What I did not have time or space to develop yesterday is very, very important. The back and forth over fetal pain intersects with a number of significant medical issues, not the least of which is  the mystery of consciousness.

Paul writes about the work of Dr. Bjorn Merker who has investigated children with hydranencephaly--a condition in "which the brain stem is preserved but the upper hemispheres are largely missing and replaced by fluid."

Yet there was considerable evidence from parents that these children "seemed to demonstrate awareness." Merker proposed in an article in the journal Behavioral and Brain Sciences that "the brain stem is capable of supporting a preliminary kind of awareness on its own."
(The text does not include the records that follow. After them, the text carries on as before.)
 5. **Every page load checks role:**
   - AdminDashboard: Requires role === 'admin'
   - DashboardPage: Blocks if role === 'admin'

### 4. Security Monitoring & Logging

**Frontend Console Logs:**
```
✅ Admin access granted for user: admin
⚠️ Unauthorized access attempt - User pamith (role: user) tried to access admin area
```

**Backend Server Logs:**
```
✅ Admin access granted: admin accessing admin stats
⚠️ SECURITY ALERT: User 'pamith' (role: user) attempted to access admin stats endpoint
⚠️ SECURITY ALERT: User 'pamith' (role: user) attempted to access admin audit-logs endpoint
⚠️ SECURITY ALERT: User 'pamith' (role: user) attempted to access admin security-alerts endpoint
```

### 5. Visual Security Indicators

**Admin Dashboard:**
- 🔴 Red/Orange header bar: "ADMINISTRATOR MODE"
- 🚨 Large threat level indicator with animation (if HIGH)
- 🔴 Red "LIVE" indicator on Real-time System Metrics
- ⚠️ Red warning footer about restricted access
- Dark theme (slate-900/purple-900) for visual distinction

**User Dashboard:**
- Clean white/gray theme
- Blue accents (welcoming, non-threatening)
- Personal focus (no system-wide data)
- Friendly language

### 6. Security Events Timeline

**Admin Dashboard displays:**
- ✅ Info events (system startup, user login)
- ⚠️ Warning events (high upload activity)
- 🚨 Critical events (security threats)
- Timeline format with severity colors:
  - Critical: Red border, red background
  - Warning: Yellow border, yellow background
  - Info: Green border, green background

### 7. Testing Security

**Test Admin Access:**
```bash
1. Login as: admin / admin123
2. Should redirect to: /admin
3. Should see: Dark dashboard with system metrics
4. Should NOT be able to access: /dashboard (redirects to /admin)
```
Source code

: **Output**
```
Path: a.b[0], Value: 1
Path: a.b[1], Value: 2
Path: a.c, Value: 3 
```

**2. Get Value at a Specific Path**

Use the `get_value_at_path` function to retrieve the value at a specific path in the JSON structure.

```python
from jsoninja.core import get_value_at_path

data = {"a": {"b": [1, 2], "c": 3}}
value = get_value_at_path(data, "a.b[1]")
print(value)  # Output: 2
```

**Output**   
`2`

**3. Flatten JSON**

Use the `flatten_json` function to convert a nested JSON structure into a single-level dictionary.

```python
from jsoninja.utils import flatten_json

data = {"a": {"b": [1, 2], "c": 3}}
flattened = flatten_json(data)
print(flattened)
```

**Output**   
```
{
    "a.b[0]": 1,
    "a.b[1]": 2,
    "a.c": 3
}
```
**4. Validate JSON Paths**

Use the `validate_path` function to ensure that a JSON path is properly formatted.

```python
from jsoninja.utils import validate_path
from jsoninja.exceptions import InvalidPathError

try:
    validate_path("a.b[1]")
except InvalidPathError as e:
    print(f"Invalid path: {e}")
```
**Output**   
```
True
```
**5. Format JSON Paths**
Merker wrote, the "tacit consensus concerning the cerebral cortex" that it is the "organ of consciousness" may "have been reached prematurely, and may in fact be seriously in error."

What leaps to mind? Patients with severe brain injuries who are diagnosed with various demeaning labels such as "persistent vegetative state" and "minimally conscious."

And indeed Dr. Merker's article provoked a lot of commentary. "Many noted that if Merker is correct, it could alter our understanding of how normal brains work and could change our treatment of those who are now believed to be insensible to pain because of an absent or damaged cortex," Paul writes.

Good news, right? Wrong. "For example, the decision to end the life of a patient in a persistent vegetative state might be carried out with a fast-acting drug, suggested Marshall Devor, a biologist at the Center for Research on Pain at Hebrew University in Jerusalem." Why? "Devor wrote that such a course would be more humane than the weeks of potentially painful starvation that follows the disconnection of a feeding tube (though as a form of active euthanasia it would be illegal in the United States and most other countries)."

In the end I am confident that the ever-expanding pool of knowledge about pain and consciousness will work to the benefit of unborn babies, the medically fragile, those with severe brain injuries, and/or those whose brains might not be nearly as developed.

But, always, the first impulse of the quality-of-life set is a twisted inversion of compassion. It remains our job, as always, to remind everyone that killing is never caring.